:: DATA TO EXAMINE ::

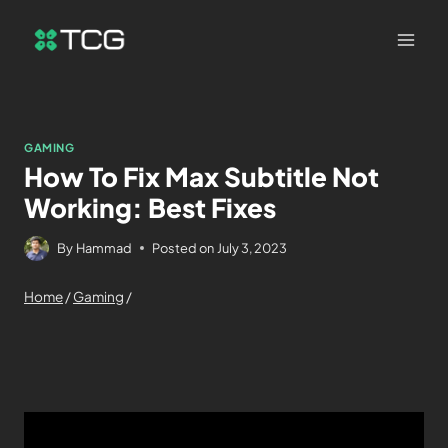
GAMING
How To Fix Max Subtitle Not
Working: Best Fixes
By
Hammad
Posted on
July 3, 2023
Home
/
Gaming
/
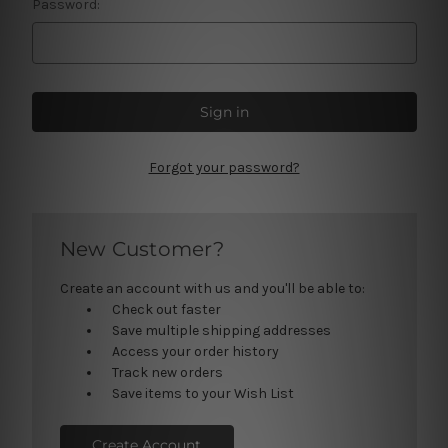
Password:
Forgot your password?
New Customer?
Create an account with us and you'll be able to:
Check out faster
Save multiple shipping addresses
Access your order history
Track new orders
Save items to your Wish List
Create Account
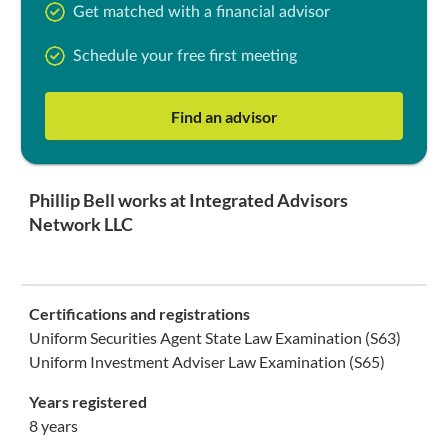
Get matched with a financial advisor
Schedule your free first meeting
Find an advisor
Phillip Bell works at Integrated Advisors
Network LLC
Certifications and registrations
Uniform Securities Agent State Law Examination (S63)
Uniform Investment Adviser Law Examination (S65)
Years registered
8 years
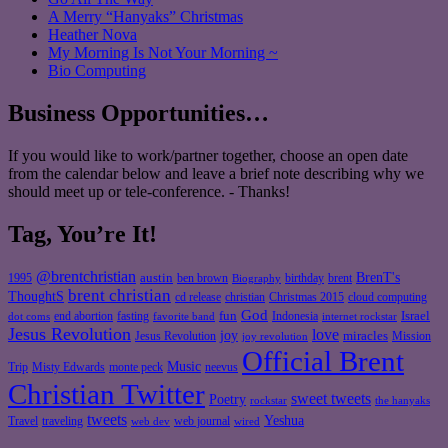
A Merry “Hanyaks” Christmas
Heather Nova
My Morning Is Not Your Morning ~
Bio Computing
Business Opportunities…
If you would like to work/partner together, choose an open date
from the calendar below and leave a brief note describing why we
should meet up or tele-conference. - Thanks!
Tag, You’re It!
@brentchristian
BrenT's
austin
birthday
brent
1995
ben brown
Biography
brent christian
ThoughtS
christian
cd release
Christmas 2015
cloud computing
God
fun
Israel
end abortion
fasting
Indonesia
dot coms
favorite band
internet rockstar
Jesus Revolution
love
joy
miracles
Jesus Revolution
Mission
joy revolution
Official Brent
Music
Misty Edwards
Trip
monte peck
neevus
Christian Twitter
sweet tweets
Poetry
rockstar
the hanyaks
tweets
Yeshua
Travel
traveling
web journal
web dev
wired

:::

§ INSTRUCTION
Only the lines from the one containing "cloud computing" through the end of the material belong in the answer, each restated word for word.

§ OUTPUT
cloud computing
God
fun
Israel
end abortion
fasting
Indonesia
dot coms
favorite band
internet rockstar
Jesus Revolution
love
joy
miracles
Jesus Revolution
Mission
joy revolution
Official Brent
Music
Misty Edwards
Trip
monte peck
neevus
Christian Twitter
sweet tweets
Poetry
rockstar
the hanyaks
tweets
Yeshua
Travel
traveling
web journal
web dev
wired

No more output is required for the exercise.